En esos días andaba yo por Marrakech, cuando desde el habitáculo en el que leía ensimismado el “Bhagavad-gita” me llegó la voz de una mujer que preguntaba con dulzura a alguien en un inglés chapurreado. No era la voz de una americana, ni de una inglesa, ni de una australiana. La voz, no sé el por qué y a pesar del anglicismo, destilaba los dejos propios del Conquero, de la Plaza de las Monjas, de las calles Concepción y Marina. La voz, seguro, rezumaba marisma y dunas de Punta Umbría. Pero no podía ser, ¡cómo iba a ser! En pleno Marruecos y en aquel tugurio en el que se cobijaban malvivientes. Sin embargo, dejé tirados en la esterilla a Arjuna y a Sri Krishna y me asomé con el corazón a mil por la oxidada barandilla…

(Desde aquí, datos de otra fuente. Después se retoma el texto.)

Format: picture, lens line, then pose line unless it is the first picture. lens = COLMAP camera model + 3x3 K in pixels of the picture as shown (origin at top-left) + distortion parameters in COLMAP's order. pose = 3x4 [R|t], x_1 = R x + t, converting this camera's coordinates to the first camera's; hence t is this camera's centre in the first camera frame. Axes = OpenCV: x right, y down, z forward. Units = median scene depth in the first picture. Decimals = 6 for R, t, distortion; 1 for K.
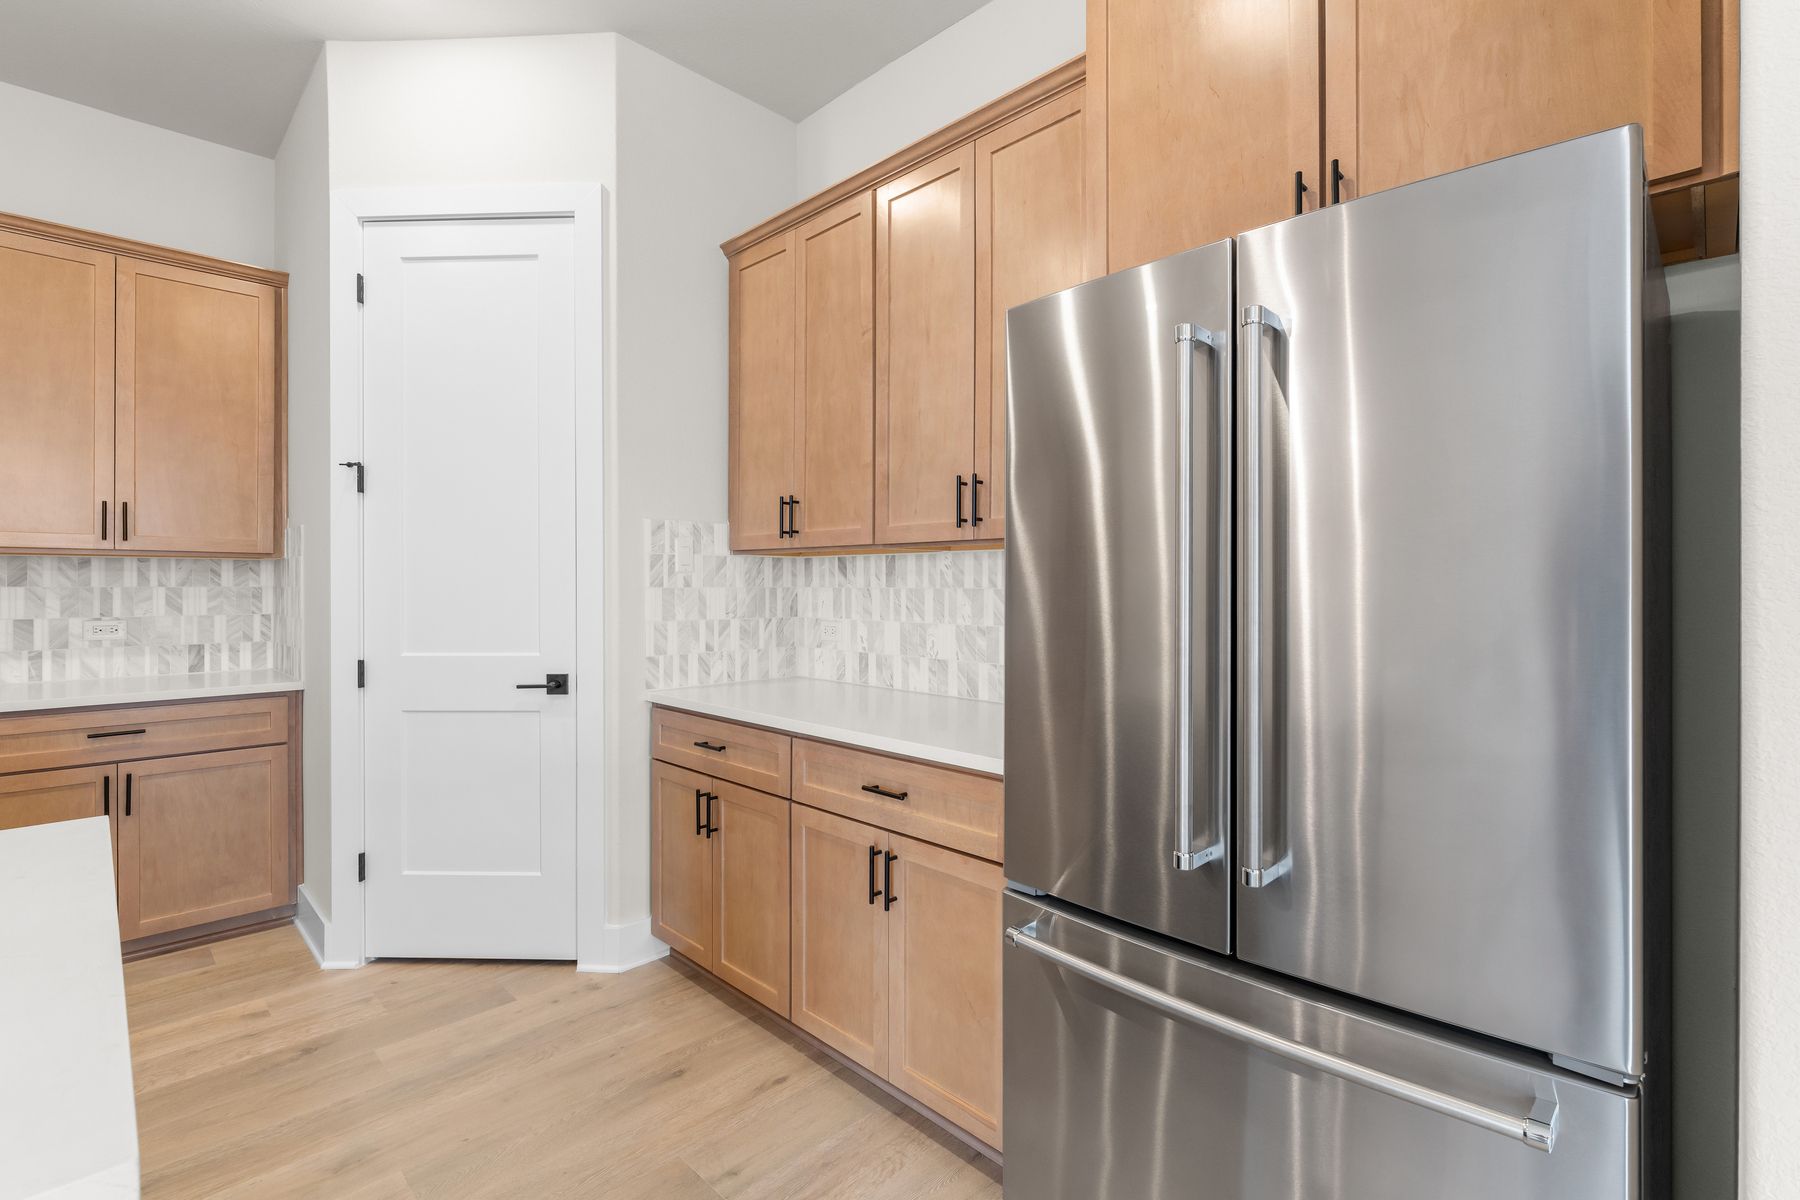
lens RADIAL K [[822.5, 0, 904.5], [0, 822.5, 583.7], [0, 0, 1]] dist [-0.004204, 0.001098]
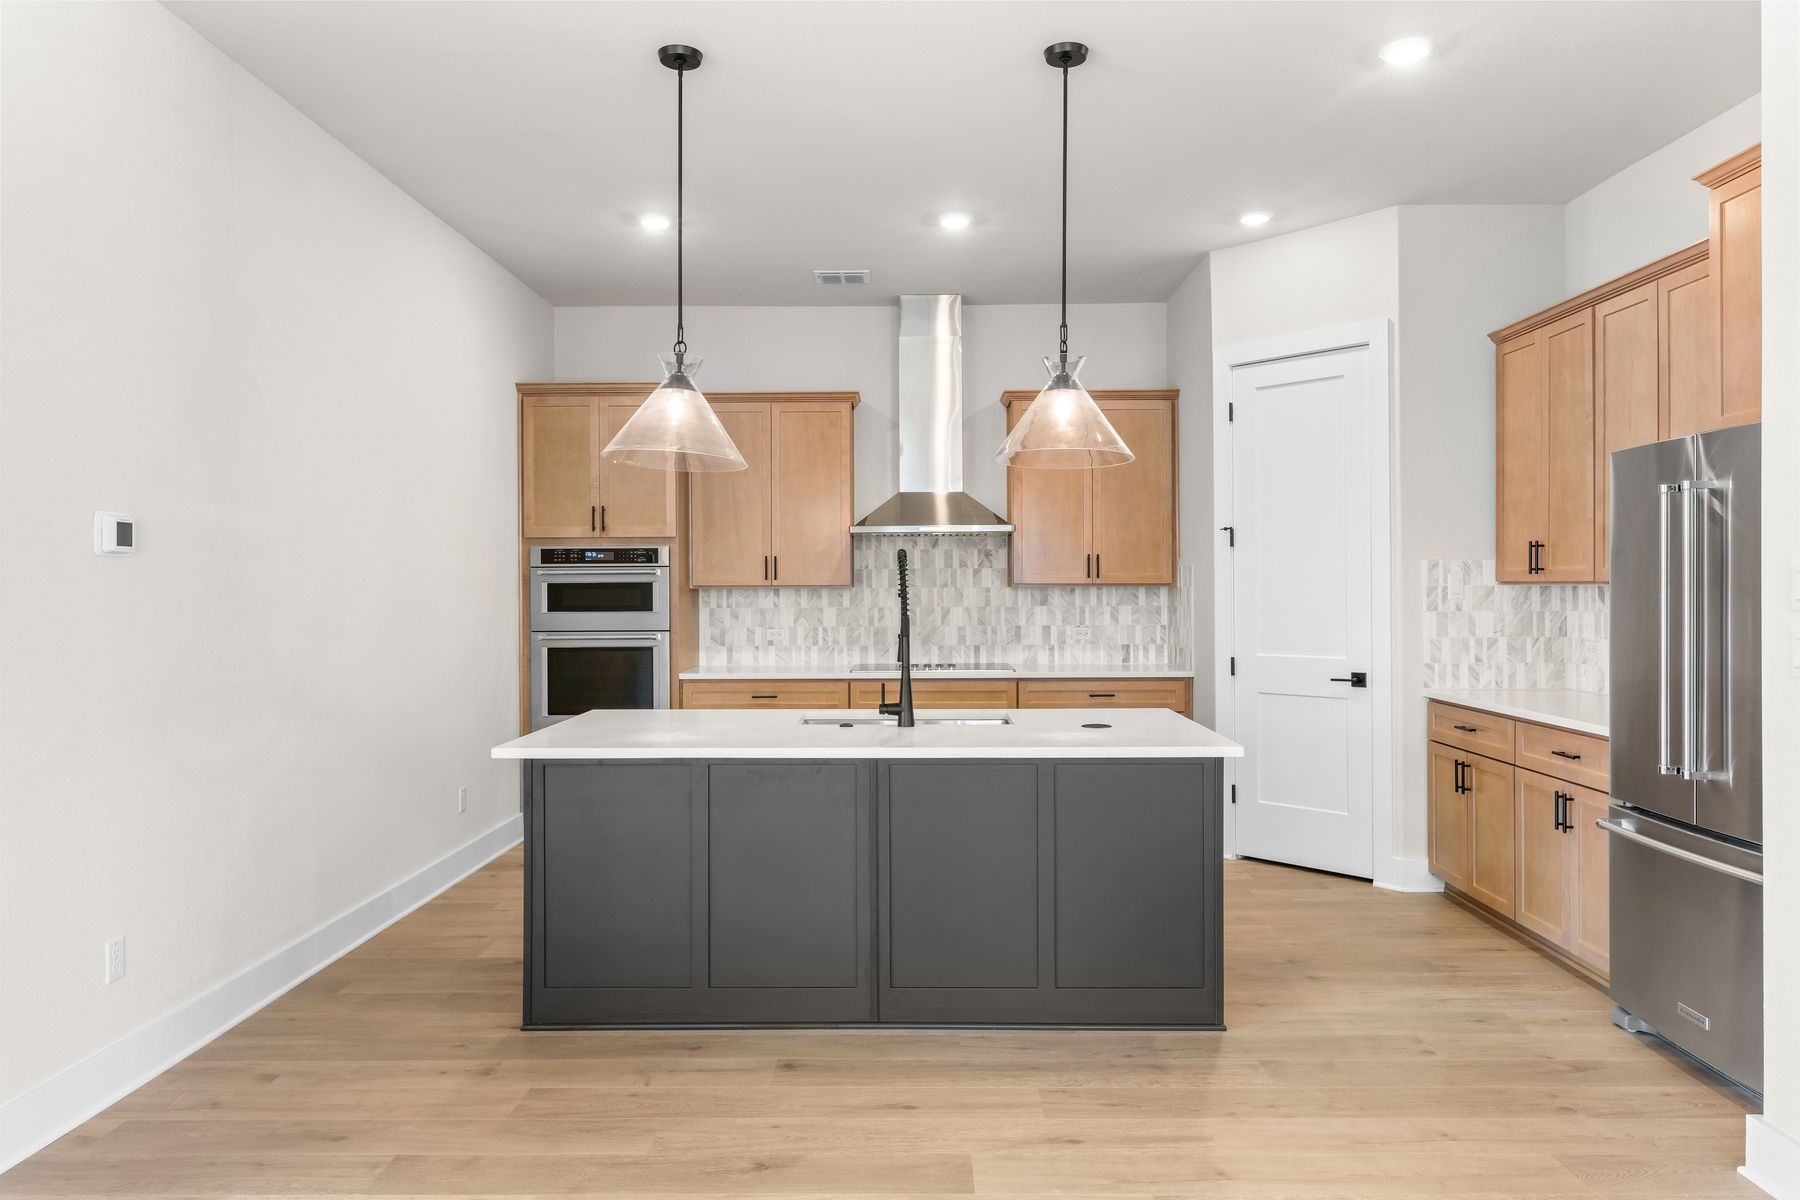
lens RADIAL K [[1183.2, 0, 909.1], [0, 1183.2, 590.2], [0, 0, 1]] dist [0.002048, 0.001241]
pose [[0.700923, -0.001261, -0.713236, 0.471214], [0.005500, 0.999978, 0.003638, -0.041504], [0.713216, -0.006473, 0.700915, -0.943311]]
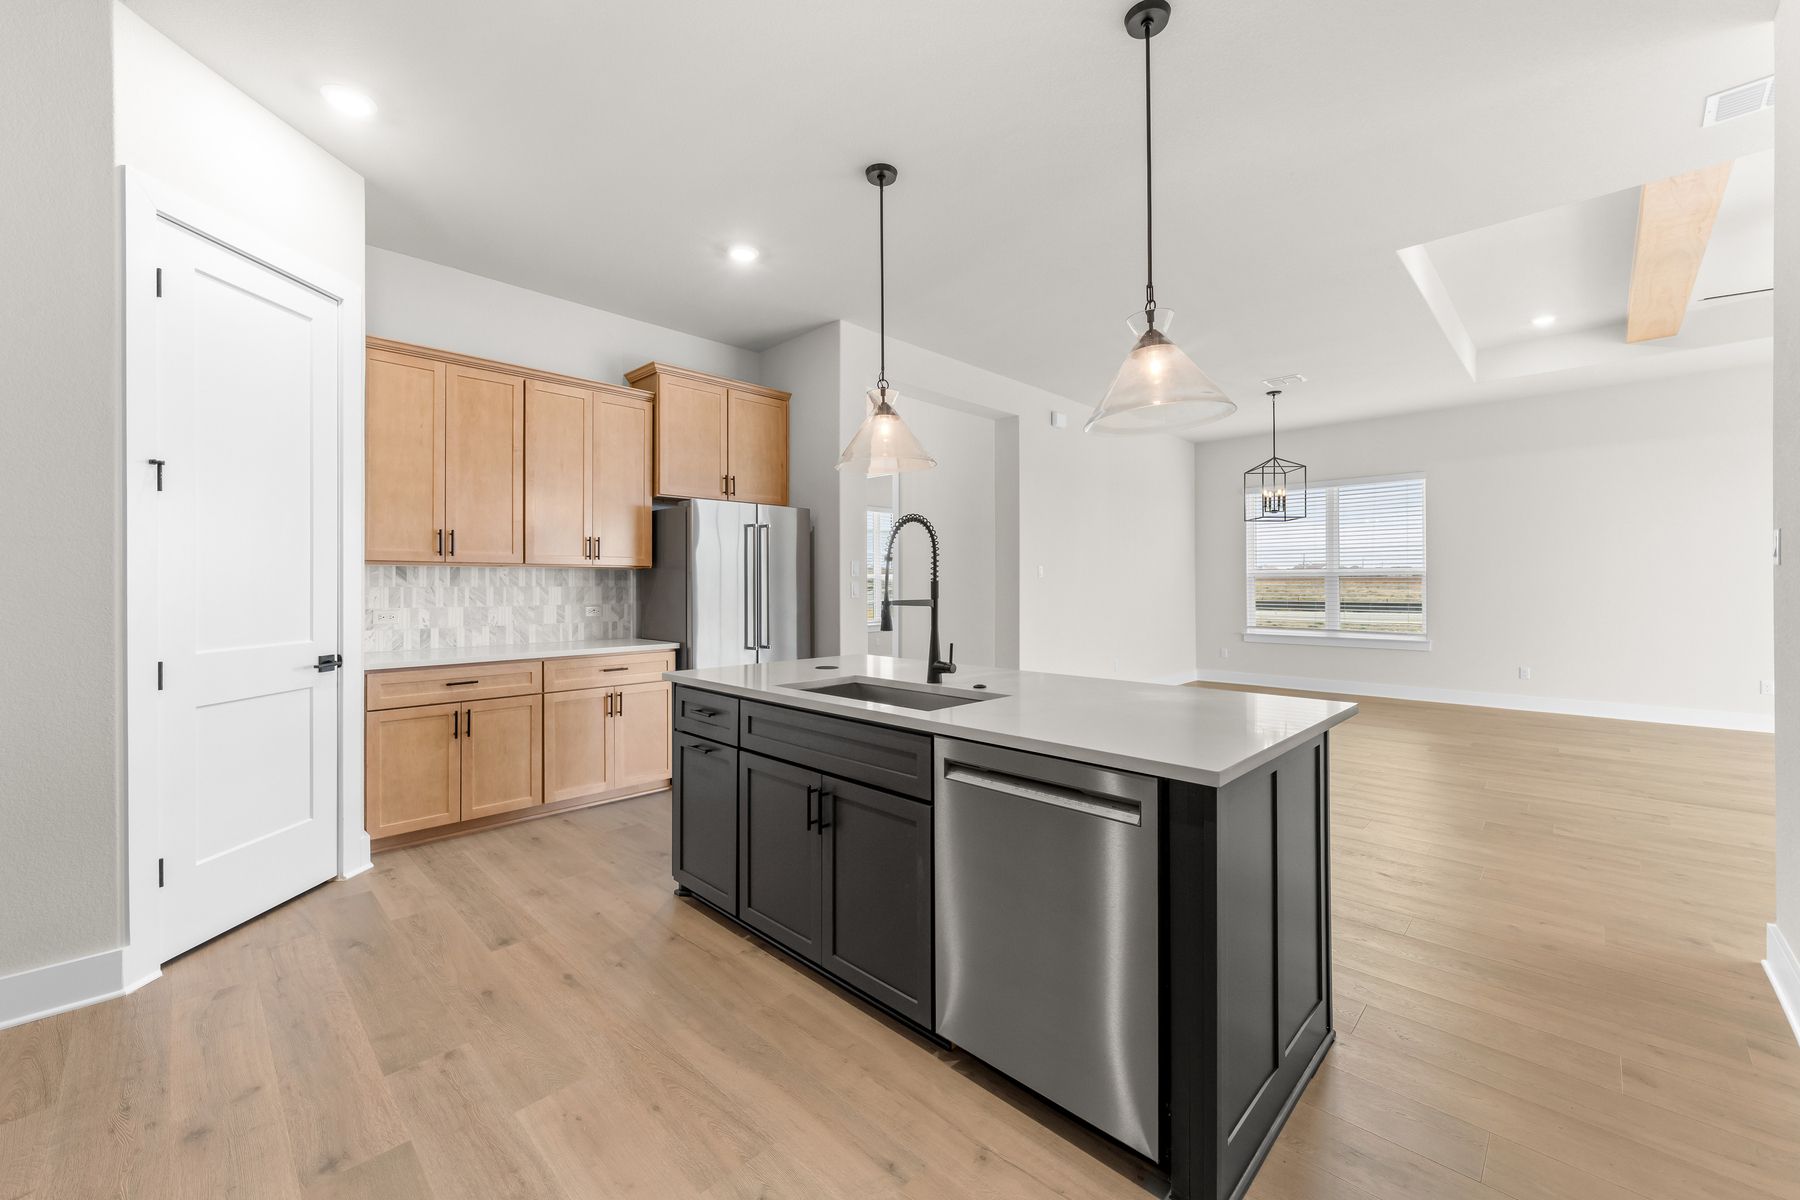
lens RADIAL K [[707.7, 0, 904.0], [0, 707.7, 582.2], [0, 0, 1]] dist [-0.005758, 0.000088]
pose [[-0.010181, 0.003256, 0.999943, -1.490905], [0.000591, 0.999995, -0.003251, 0.000925], [-0.999948, 0.000558, -0.010183, 0.115958]]
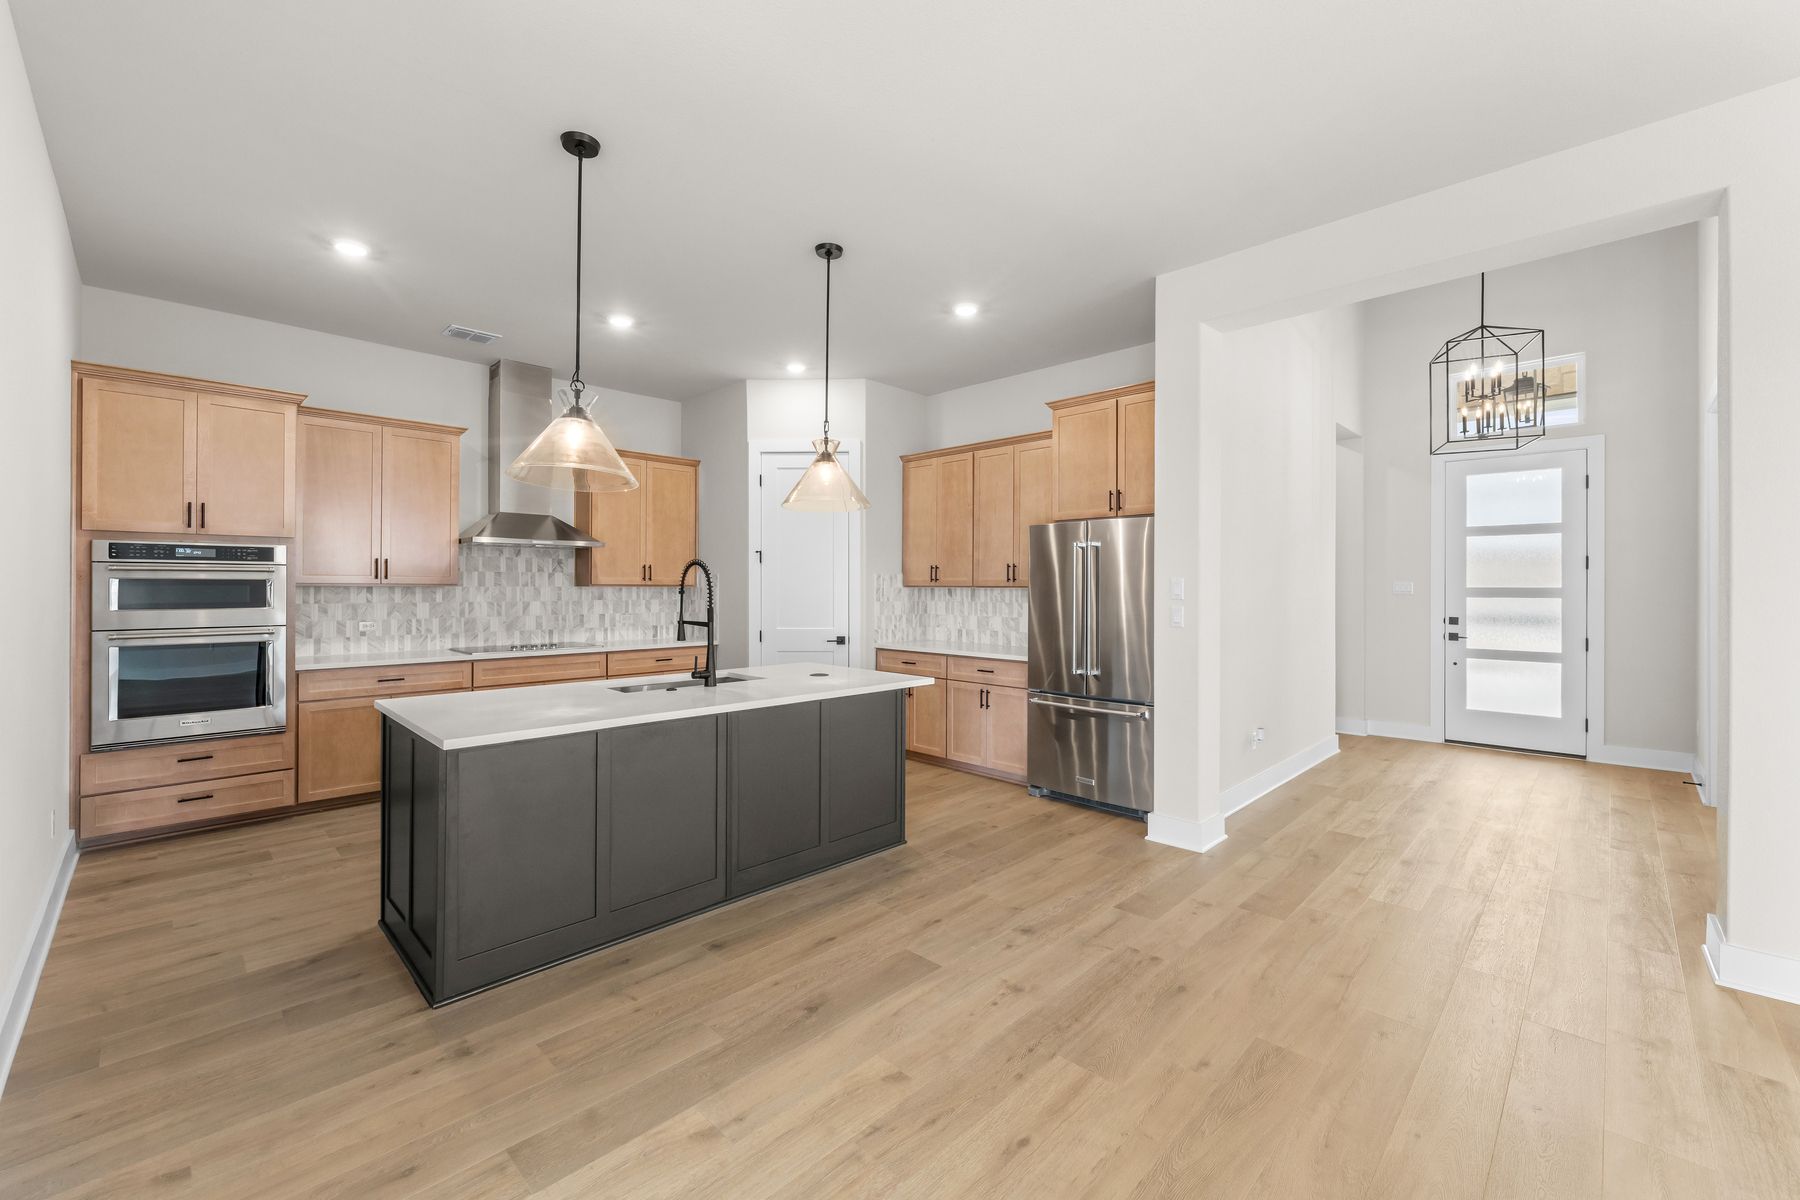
lens RADIAL K [[727.8, 0, 906.5], [0, 727.8, 586.0], [0, 0, 1]] dist [-0.002734, -0.000155]
pose [[0.999962, 0.002688, 0.008325, -0.237829], [-0.002686, 0.999996, -0.000250, -0.041531], [-0.008326, 0.000228, 0.999965, -1.180069]]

¡Y allí estaba ella! En la mitad del patio tendiendo sus pertenencias. Ataviada con una túnica turquesa, descalza, y el pelo negro y largo resbalándole por la espalda. “¡Pituca!”, le grité deslizándome por la escalera acaracolada. Dibujó una sonrisa, y sin articular palabra nos fundimos en un largo abrazo de hermanos de Huelva. Nos tocamos los cuerpos para comprobar que éramos, que eran de Huelva y ahora vagabundeaban por tierras lejanas. Nos besamos los rostros cincelados a golpes de la mar de Huelva. Nos sentamos en la posición del loto y charloteamos repasando a Huelva, a nuestra Huelva de plata…
Nos despedimos casi en la madrugada, ¿te acuerdas? Con un vaso de té humeante entre las manos y una nostalgia infinita en la mirada. Nos despedimos en silencio, acariciándonos la cara, alejándonos poco a poco… Y de inmediato te quedaste encuadrada en ese firmamento moro de inimaginables estrellas, y del que ya -como lucero vigilante que un sinfín de azules y blancos destella- formas parte.